Per-Magnus Skoogh began working with agile approaches since the mid 1990's when he began using DSDM/Atern. He has since moved on to using multi-agile approaches based on Scrum, Lean, XP, DSDM Atern and more.
Day-to-day Per-Magnus and his colleagues help projects and organisations become more effective by using agile values and practices. He has had an increasing interest in, and assignments focused on, the agile organization – how to make not just the projects agile – but also the rest of the organization. This means hands-on work with terms such as agile business product management, business agility and agile leadership around projects.

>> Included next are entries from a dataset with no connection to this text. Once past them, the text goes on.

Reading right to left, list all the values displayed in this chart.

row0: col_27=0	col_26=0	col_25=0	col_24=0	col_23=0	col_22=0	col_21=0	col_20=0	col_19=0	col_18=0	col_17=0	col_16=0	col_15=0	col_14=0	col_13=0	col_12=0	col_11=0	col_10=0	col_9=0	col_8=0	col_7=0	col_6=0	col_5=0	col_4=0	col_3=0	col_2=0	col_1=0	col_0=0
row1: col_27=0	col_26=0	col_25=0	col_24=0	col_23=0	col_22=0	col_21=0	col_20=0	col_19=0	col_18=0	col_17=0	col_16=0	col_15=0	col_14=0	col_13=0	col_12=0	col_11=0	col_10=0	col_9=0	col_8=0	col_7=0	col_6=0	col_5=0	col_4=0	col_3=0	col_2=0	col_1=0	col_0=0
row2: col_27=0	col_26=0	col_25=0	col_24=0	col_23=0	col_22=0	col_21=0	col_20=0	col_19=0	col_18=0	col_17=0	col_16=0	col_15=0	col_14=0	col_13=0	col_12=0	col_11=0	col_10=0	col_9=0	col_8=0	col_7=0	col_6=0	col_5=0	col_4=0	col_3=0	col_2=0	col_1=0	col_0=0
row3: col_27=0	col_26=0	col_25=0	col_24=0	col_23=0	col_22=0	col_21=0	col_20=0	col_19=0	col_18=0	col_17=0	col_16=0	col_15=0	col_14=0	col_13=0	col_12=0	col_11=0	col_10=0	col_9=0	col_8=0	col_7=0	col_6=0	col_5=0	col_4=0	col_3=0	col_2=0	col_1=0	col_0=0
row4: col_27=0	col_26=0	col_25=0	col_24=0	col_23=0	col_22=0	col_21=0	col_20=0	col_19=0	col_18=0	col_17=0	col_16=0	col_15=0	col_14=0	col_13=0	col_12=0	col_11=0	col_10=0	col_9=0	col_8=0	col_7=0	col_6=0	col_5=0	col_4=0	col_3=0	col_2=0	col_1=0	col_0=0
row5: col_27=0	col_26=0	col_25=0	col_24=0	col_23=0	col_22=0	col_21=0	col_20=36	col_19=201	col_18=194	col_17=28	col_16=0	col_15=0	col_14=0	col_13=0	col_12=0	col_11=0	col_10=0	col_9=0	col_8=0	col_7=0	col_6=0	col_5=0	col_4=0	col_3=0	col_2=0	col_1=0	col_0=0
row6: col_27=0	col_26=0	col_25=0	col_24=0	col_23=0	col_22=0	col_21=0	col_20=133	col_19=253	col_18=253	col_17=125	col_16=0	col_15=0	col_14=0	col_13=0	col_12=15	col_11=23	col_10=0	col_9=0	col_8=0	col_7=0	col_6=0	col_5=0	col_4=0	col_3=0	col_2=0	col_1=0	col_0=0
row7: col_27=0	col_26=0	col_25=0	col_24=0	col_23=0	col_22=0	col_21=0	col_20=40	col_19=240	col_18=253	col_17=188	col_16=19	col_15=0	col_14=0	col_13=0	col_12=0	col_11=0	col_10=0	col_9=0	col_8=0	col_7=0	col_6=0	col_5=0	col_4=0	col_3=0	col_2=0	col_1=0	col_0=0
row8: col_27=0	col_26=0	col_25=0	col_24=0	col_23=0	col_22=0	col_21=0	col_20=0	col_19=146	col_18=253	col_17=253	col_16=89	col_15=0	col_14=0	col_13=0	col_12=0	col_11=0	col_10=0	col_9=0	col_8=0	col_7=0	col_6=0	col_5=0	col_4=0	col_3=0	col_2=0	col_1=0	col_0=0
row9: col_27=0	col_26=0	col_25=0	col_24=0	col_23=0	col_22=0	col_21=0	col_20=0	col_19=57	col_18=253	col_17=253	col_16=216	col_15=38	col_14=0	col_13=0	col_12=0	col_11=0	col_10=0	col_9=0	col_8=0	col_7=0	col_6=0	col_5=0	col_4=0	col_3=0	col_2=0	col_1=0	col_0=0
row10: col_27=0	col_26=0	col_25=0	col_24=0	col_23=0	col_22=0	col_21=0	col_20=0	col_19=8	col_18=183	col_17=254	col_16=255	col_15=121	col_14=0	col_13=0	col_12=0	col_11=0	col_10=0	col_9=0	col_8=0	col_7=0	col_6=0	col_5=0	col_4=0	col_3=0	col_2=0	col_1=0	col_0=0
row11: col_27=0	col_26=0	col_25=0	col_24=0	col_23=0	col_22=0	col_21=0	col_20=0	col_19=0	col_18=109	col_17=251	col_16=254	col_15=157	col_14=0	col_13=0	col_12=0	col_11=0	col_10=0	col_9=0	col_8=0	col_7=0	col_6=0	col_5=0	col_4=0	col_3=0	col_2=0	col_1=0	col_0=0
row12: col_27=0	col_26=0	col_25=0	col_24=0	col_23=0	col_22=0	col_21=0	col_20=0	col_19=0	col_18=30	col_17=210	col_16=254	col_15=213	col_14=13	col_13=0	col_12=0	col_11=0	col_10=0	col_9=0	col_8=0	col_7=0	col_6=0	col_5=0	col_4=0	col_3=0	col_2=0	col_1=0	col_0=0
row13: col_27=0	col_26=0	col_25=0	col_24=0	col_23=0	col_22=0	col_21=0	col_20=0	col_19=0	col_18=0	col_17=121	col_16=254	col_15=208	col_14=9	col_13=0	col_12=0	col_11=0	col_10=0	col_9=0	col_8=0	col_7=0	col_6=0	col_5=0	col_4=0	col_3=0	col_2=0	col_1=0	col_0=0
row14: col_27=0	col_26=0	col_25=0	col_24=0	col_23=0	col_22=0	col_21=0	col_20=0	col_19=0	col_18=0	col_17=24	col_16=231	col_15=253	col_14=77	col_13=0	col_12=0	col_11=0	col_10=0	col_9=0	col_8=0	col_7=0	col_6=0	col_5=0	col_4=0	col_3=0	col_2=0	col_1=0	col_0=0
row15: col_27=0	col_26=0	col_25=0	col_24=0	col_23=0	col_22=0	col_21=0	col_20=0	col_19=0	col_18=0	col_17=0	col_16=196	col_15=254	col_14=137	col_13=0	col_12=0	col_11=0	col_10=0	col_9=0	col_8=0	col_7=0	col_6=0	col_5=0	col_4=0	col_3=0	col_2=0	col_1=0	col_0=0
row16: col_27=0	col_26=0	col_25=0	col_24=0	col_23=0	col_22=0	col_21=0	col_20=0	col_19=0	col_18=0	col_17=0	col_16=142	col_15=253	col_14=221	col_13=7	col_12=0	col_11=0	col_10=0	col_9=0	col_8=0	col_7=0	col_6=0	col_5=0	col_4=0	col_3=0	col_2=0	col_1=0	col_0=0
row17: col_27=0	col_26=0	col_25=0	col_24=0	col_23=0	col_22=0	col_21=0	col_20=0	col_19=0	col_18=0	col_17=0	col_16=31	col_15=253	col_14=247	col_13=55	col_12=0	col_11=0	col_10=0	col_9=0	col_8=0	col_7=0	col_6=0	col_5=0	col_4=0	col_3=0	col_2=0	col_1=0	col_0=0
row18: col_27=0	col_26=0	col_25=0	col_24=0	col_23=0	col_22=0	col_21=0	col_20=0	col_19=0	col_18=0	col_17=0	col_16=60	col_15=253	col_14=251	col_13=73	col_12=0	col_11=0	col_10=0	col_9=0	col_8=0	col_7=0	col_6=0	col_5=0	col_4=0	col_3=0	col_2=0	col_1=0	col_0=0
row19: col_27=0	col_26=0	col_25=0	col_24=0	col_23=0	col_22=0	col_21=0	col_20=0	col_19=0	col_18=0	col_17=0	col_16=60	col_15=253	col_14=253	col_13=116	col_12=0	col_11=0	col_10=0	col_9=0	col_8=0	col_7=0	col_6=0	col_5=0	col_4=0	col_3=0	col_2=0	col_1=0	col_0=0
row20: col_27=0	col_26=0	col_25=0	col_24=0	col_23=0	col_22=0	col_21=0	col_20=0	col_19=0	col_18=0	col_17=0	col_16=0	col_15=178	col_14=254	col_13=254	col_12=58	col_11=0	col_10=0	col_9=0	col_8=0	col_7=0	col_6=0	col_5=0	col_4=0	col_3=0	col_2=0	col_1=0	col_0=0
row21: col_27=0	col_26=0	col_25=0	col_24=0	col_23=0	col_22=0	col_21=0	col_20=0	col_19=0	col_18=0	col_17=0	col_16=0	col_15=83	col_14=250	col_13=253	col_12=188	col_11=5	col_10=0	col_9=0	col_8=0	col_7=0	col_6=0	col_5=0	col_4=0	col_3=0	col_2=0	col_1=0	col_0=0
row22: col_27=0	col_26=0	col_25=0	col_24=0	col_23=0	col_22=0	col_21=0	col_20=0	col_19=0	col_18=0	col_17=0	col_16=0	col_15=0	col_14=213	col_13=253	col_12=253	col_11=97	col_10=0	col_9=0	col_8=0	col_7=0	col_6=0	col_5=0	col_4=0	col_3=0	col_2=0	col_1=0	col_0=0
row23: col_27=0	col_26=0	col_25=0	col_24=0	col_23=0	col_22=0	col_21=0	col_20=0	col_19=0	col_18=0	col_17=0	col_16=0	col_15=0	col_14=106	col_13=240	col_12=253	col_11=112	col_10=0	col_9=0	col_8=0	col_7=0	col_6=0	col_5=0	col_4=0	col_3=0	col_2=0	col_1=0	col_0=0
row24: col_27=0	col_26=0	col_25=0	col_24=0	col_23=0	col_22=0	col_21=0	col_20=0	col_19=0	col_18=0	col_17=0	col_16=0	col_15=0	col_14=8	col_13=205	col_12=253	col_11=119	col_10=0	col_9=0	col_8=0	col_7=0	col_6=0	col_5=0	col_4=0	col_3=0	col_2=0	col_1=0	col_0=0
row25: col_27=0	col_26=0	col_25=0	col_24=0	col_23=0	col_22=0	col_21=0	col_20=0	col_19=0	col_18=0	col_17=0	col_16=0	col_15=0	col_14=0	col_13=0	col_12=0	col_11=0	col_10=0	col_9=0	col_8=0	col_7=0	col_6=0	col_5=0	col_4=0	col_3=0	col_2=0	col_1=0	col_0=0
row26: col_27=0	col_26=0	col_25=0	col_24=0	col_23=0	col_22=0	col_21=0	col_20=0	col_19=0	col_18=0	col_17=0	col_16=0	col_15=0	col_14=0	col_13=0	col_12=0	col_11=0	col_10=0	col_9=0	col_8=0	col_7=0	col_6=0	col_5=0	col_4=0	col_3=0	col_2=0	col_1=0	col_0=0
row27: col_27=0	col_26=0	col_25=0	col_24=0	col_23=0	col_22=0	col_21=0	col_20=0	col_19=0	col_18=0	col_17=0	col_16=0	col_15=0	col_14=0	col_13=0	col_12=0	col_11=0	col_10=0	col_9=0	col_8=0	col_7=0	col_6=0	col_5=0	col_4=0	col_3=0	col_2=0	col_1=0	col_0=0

Per-Magnus was on the board of DSDM for a few years, both in Sweden and the UK (the International Board). He has written a number of well-received courses in agile approaches and has quite a few certifications such as Scrum Master, Certified Agile Project Leader, DSDM Atern Practitioner and Trainer, Certified Agile Master, PMI PMP and more.
Co-authors and team
A support team consisting of expert researchers and co-authors are being formed. Currently we have:
Mats Janemalm
Anders Nygren
Agile works!
Agile approaches such as Scrum, DSDM, Lean and others have demonstrated great success in these and many other areas over the last 15 years. Thousands of people and organisations have now adopted agile and achieved measurable financial benefits and continue to do so. Customers are happier, management have time to breath and employees are said to be happier with increasing employee satisfaction indices to prove it.
Agile is not always easy
At the same time, we are increasingly seeing projects colliding with surrounding values and management cultures, meaning agile is not delivering the value it can when done right. Also, as the agile word becomes ever more popular, some organisations run "agile" projects but are changing very little except some vocabulary.
The solution
To enable agile to work long term and on an organisational scale, changes need to be made that will affect the organisation, culture and management practices. Running the occasional agile project differently is not enough if you want true long term benefit.